Since all entries in a given 1Password vault are for a single Phalanx environment, and that vault is not shared with humans storing general secrets, we can use a much simpler naming convention for secrets.

The Vault read token is stored in an entry named vault-read-token.

The pull secret for the environment is stored in an entry named pull-secret.

All other static secrets are stored in entries named for the application. All entries should be of type Server with all of the pre-defined sections deleted. Each key and value pair within that entry will correspond to one secret for the application, with the key matching the key of that secret. Fields will be marked as passwords when appropriate for their 1Password UI semantics, but Phalanx will read the secret value without regard for the type of field.

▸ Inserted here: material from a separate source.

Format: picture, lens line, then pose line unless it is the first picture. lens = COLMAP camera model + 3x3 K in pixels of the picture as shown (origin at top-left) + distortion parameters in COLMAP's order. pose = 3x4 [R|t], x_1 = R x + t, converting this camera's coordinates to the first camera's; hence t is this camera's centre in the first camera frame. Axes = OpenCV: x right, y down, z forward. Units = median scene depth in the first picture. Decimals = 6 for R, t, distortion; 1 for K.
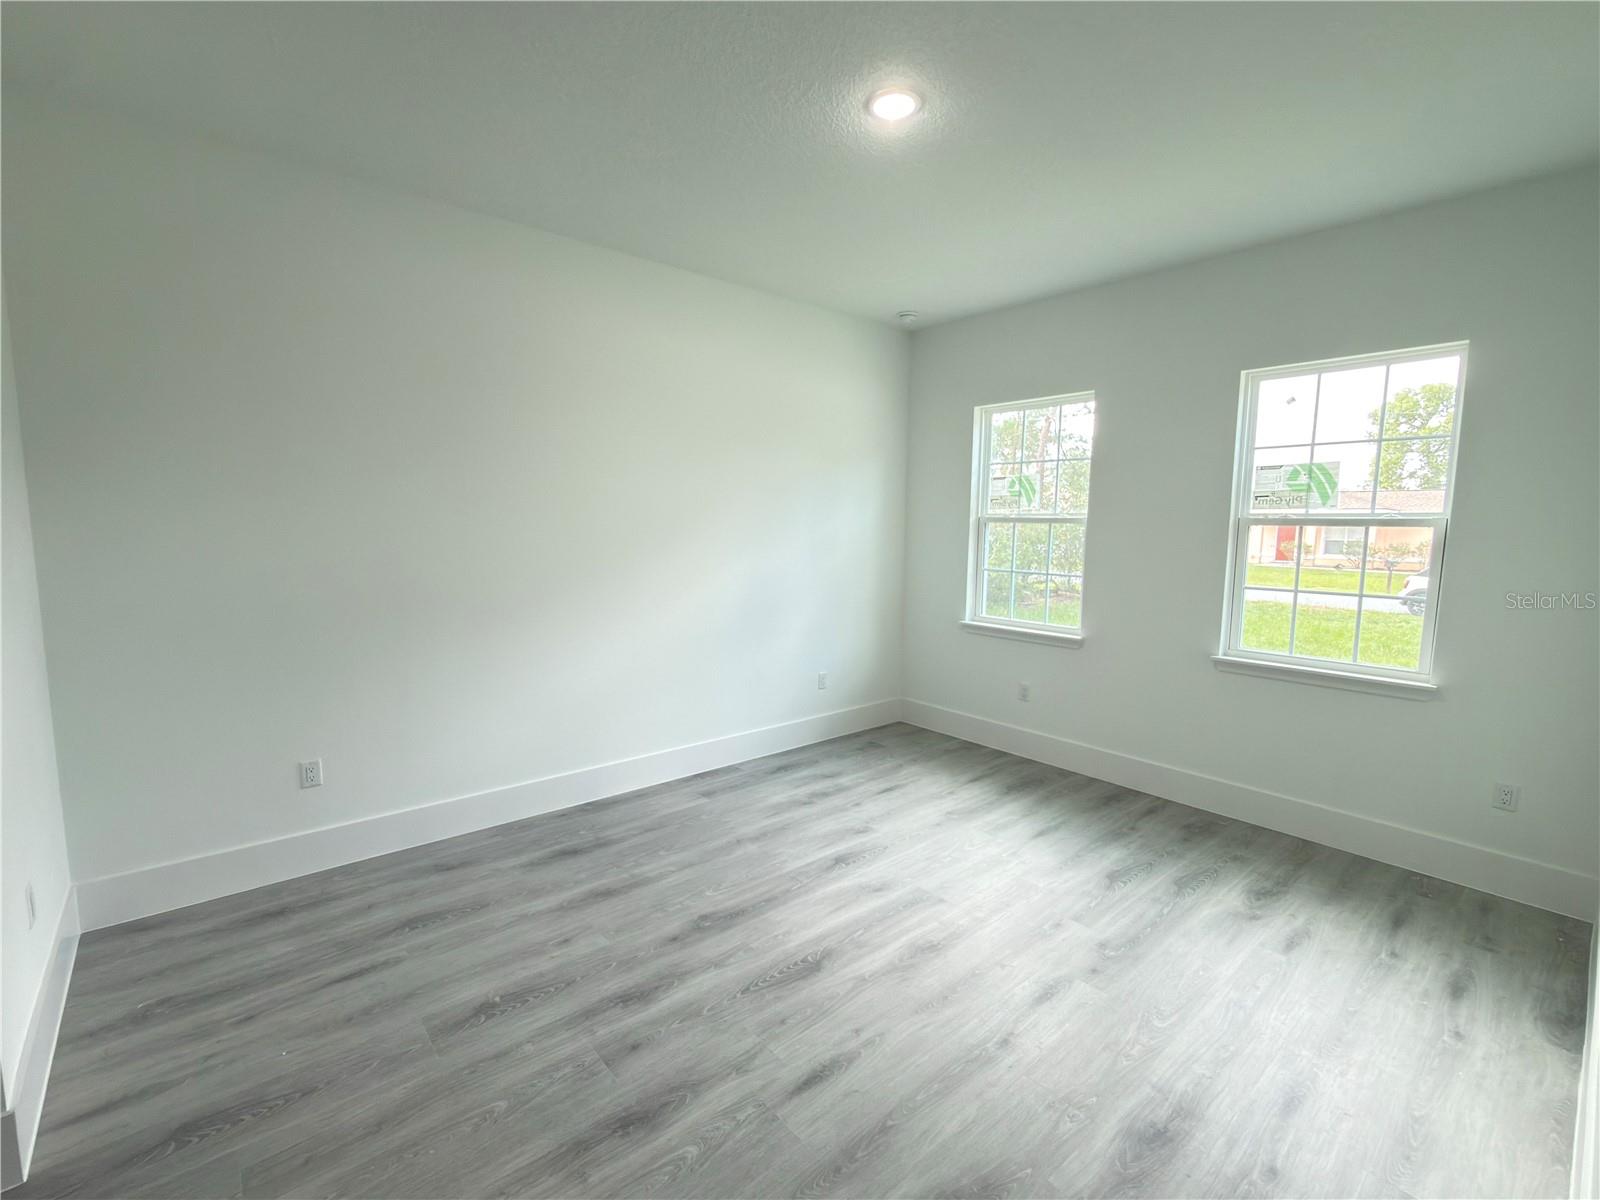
lens RADIAL K [[709.1, 0, 807.4], [0, 709.1, 596.4], [0, 0, 1]] dist [0.001139, -0.000260]
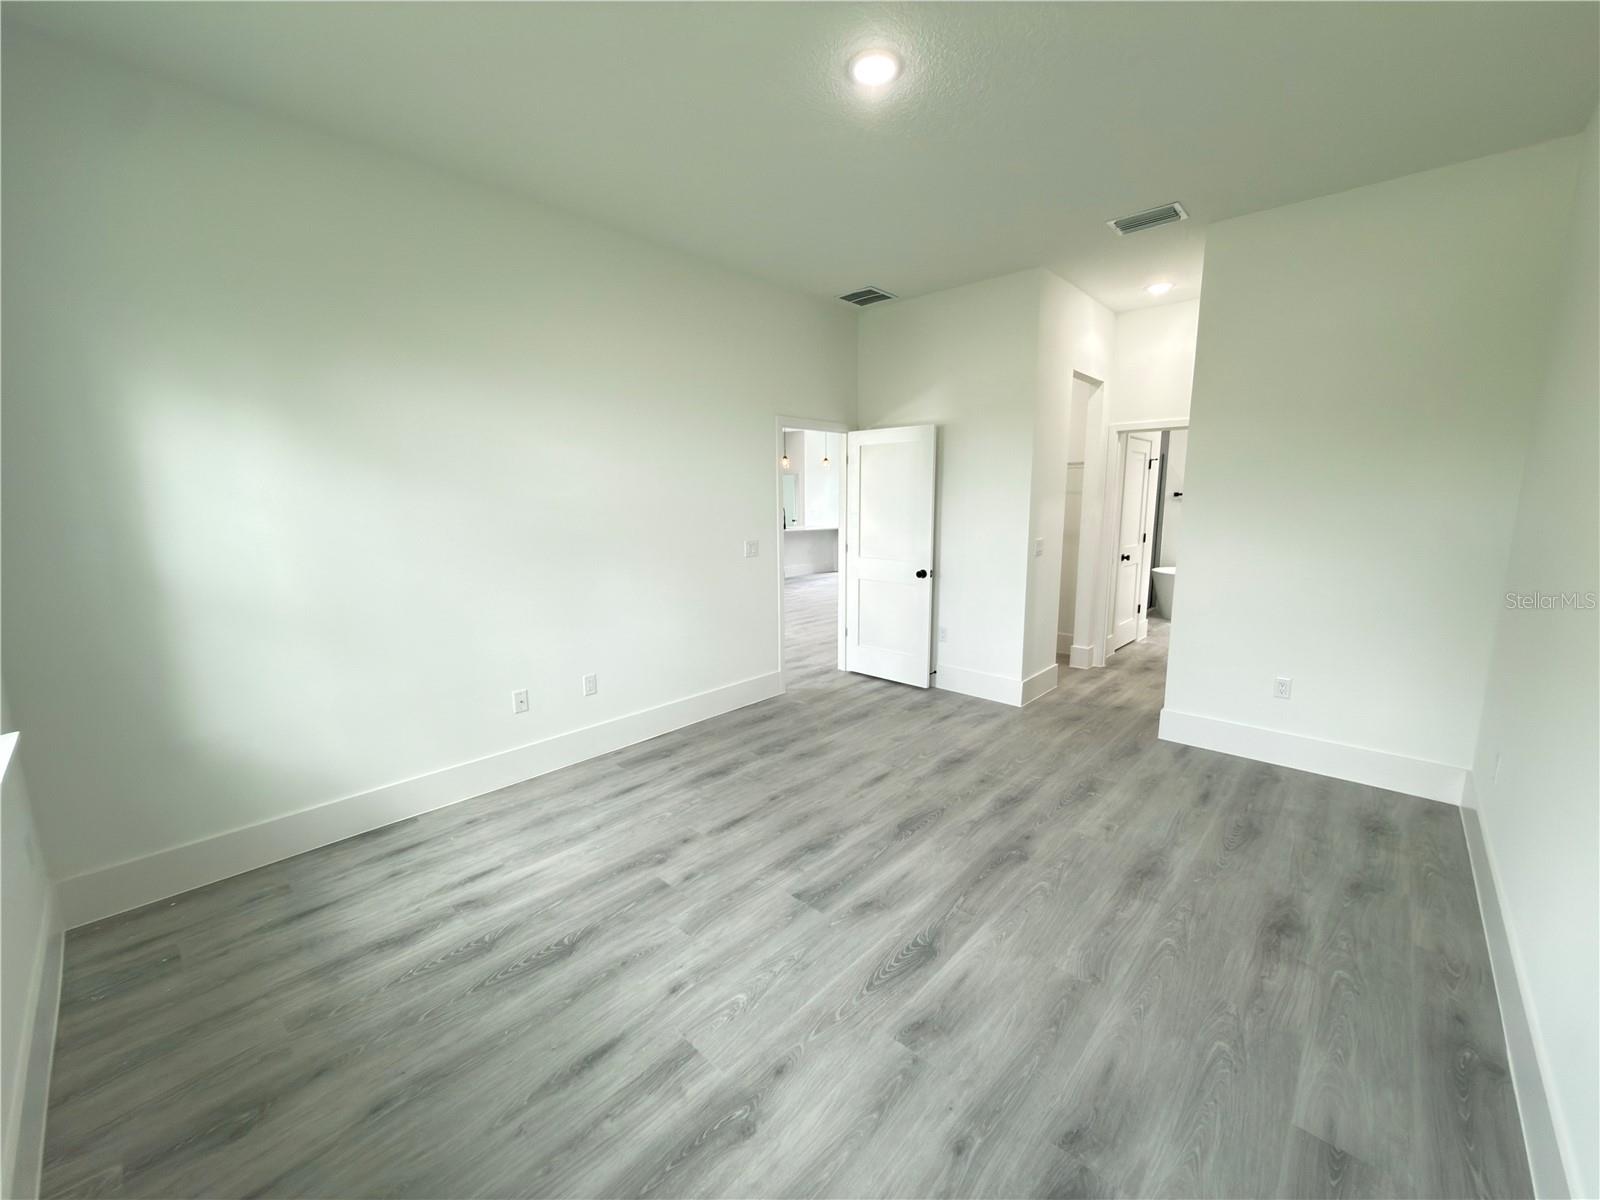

Static secrets from a file

Phalanx has a large number of applications and a large number of static secrets, so the interactive prompting approach of the initial design has become unwieldy. Therefore, in the case where 1Password is not in use, Phalanx will read static secrets from a YAML file instead of prompting for them.

Running phalanx secrets static-template environment will generate a template for this file for a given environment. The top level object will have one key for each application that needs static secrets. Below each application will be one key for each static secret required by that application. The values should be the values of the actual secrets (set to empty strings in the template).

To provide static secrets to the phalanx secrets audit, phalanx secrets sync, and phalanx secrets regenerate commands, provide the --secrets flag with an argument pointing at the location of the fleshed-out YAML file with the static secret values.

Documentation

Similar to how documentation for the Helm chart values is automatically generated and included in the published Phalanx documentation, each application that uses secrets will also have an automatically-generated documentation page describing those secrets. The description for each secret, plus any interesting configuration settings, will be extracted from secrets.yaml or secrets-environment.yaml, and the secret description page will be created using a custom Sphinx plugin.

The automatically generated documentation for environments will be enhanced to add the Vault server and documentation of whether 1Password is in use as the authoritative static secret store.